Re “re-” (& other misapprehensions)

Dearly beloved,

I’ve heard some of you say that life is complicated. Many describe their relationships as complicated. Some say that romantic love itself is complicated. But my own opinion is that life, love, and relation­ships are all very simple.

Life is a breeze, if you can manage to inherit vast privilege. One error that people commit is that they choose to be born to non-ritzy parents, or they accept soulmates who are unsuccessful. Intelligence can also be a setback—nobody likes a friend who can speak ornately.

Not that being unsmart is entirely attractive; but most people prefer the company of dullards, as it elevates the apparent elan of their own mortal soul: it’s a nice buzz to feel superior without all the work.

Diet-and-exercise in a can. It’s like the theme song from that ancient video game. Just implement a habit of conquering the environment. Tend your own plot, then proceed on to the gardens of others. Own stock in paradise.

And love is simple because it’s all about pleasing the object. Take any object and fall in love with it. Now, please that object—you’ll find that the object will cling to you for life, if you offer it pleasure.

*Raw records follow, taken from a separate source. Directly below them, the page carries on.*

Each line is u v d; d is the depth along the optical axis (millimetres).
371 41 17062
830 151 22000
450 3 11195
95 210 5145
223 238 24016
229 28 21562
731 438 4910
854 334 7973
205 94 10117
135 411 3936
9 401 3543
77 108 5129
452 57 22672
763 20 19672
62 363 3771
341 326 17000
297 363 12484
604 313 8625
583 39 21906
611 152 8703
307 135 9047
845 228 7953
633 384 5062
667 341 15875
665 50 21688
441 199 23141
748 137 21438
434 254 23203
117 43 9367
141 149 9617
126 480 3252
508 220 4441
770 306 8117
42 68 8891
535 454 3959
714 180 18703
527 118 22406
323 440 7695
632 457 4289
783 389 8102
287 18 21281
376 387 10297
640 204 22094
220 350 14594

Orangutans have discovered the best way to win over a lover, scien­tifically speaking. First, one terrorizes the spouse of one’s neighbor. Next, one offers oneself as compensation for all of the hardship that one has caused. This plan succeeds on account of the rule of physics: A love object will cling to any saboteur-turned-rescuer.

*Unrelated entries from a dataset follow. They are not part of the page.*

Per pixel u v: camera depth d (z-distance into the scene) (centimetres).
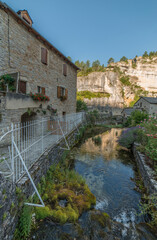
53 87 1011
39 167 375
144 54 7294
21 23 670
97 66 6347
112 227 306
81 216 324
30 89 757
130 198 421
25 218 250
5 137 510
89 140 1138
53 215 300
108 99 4247
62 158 635
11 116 539
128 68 5928
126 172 600
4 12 571
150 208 358
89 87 4534
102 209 367
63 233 274
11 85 579
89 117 2061
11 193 224
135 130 934
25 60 713
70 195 378
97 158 744
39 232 265
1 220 188
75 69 1430
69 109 1328
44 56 860
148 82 5969
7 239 204
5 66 594
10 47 612
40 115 779
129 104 4800
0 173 200
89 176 543
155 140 509
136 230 304
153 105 2231
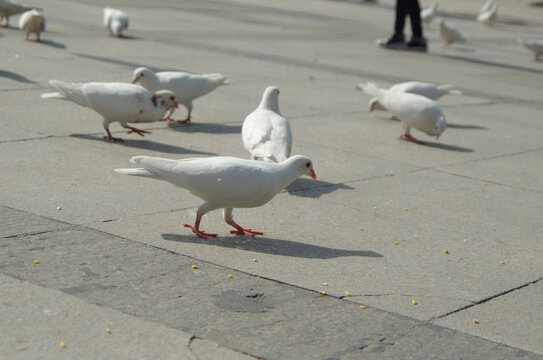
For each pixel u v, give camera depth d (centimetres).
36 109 916
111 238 527
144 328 401
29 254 480
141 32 1795
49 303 417
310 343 404
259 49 1741
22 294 423
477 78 1686
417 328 436
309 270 510
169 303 434
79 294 432
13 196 591
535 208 732
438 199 731
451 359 402
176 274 477
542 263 574
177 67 1347
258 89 1245
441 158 915
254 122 724
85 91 789
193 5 2684
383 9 3991
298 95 1241
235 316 427
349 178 775
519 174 867
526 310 479
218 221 596
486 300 490
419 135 1045
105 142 805
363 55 1869
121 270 473
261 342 400
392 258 552
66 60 1283
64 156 729
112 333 392
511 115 1273
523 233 648
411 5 2086
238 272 492
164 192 654
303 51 1805
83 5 2230
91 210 582
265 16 2647
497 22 3809
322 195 704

But how, after enduring decades of trial-free matrimony, does a mal­adjusted ruffian remain in alliance—that is, happily married—to its unkempt orangutan?

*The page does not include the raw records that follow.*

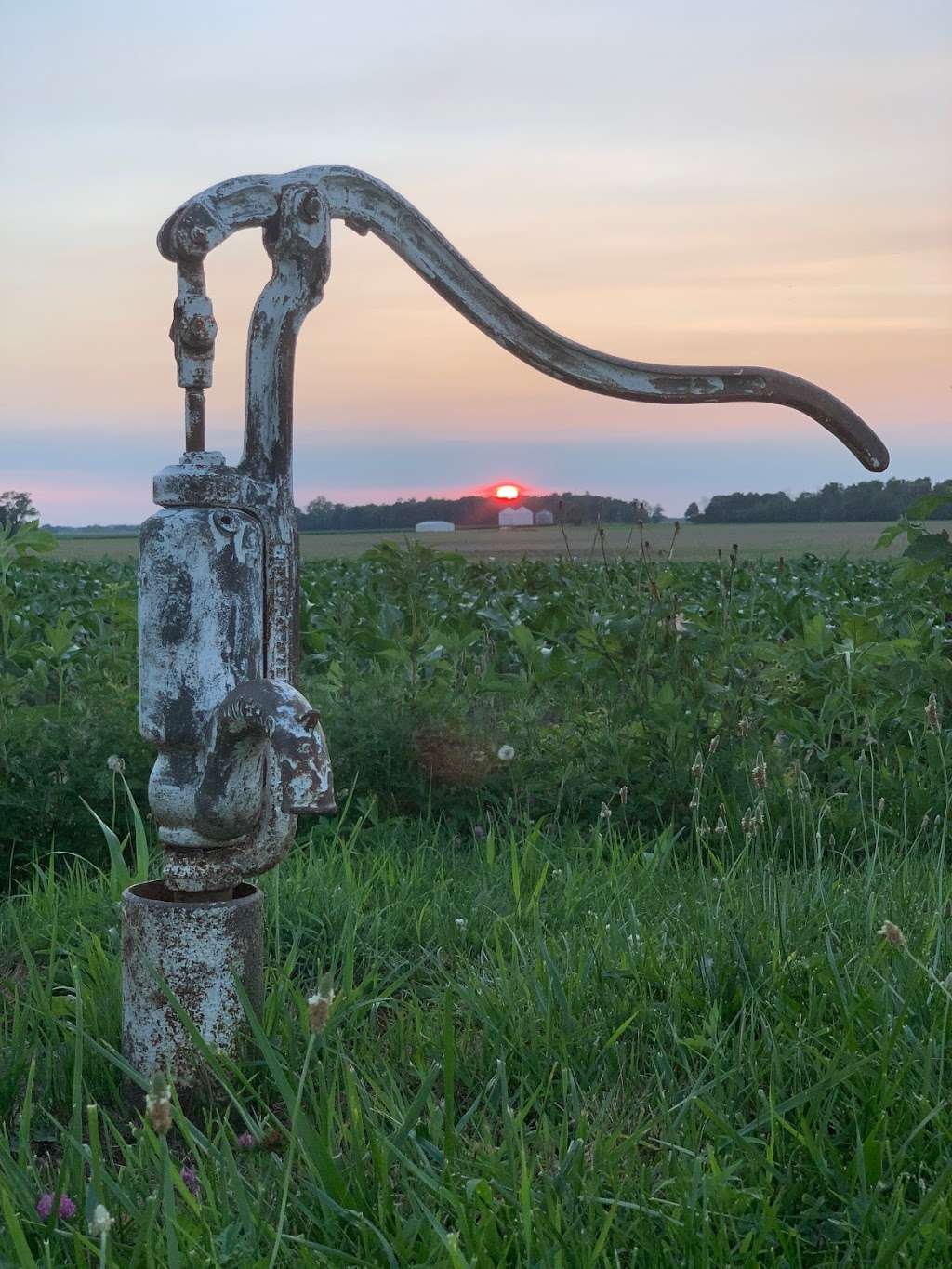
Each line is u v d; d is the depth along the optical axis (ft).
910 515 17.52
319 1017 5.15
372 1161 6.29
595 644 17.35
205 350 7.47
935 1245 5.42
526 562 30.83
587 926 10.07
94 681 17.06
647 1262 5.57
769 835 12.36
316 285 7.68
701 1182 5.90
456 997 8.84
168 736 7.29
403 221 8.13
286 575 7.68
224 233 7.36
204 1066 7.38
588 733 15.34
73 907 10.75
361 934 10.36
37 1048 7.88
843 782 14.79
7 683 16.11
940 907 9.07
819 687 16.72
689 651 16.17
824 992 8.08
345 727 15.11
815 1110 6.62
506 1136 6.31
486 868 12.10
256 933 7.72
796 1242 5.58
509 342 8.41
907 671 15.85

The trick is to dream hard and fast…

Continuing this jokey sermon no longer interests me. But here below is the part that I was looking for the other day (I found it just now), from the weird book Spring and All by William Carlos Williams:

Oh yes, you are a writer! a phrase that has often damned me, to myself. I rejected it with heat but the stigma re­mained. Not a man, not an understanding but a WRITER. I was unable to recognize.

I still love Williams’s most barbarous books (I’ve been re-rereading them recently); but I admit that this excerpt is not as profound as I had remembered it being; which, at least with me, is often the case. (I mean that my mind lets me down, not WCW… my memory is a prettifying device, embellishing everything for the better.) I feel that I’m not “in the groove” with the author, for instance, when he ends the above passage with the statement “I was unable to recognize.” Why did he add that?

The prefix RE- means “again; afresh; anew… with return to a previous state… in homecoming; mutually… with intensive force…” among other things. And COGNIZE means “to perceive, to know, to become aware of…”

Now I wonder what etymological research has in common with the behavior of orangutans.

Must everything connect? (I leave this three-word prayer purposely vague.)

Conclusion

  • No matter how hard one tries, one cannot avoid jokiness, if one is desperate for attention.
  • Remember, remind, reminisce. Revoke, retract, recant.
  • Every human is a copy of a copy of etc…
  • Cognize the earliest mental act: the ur-cognition.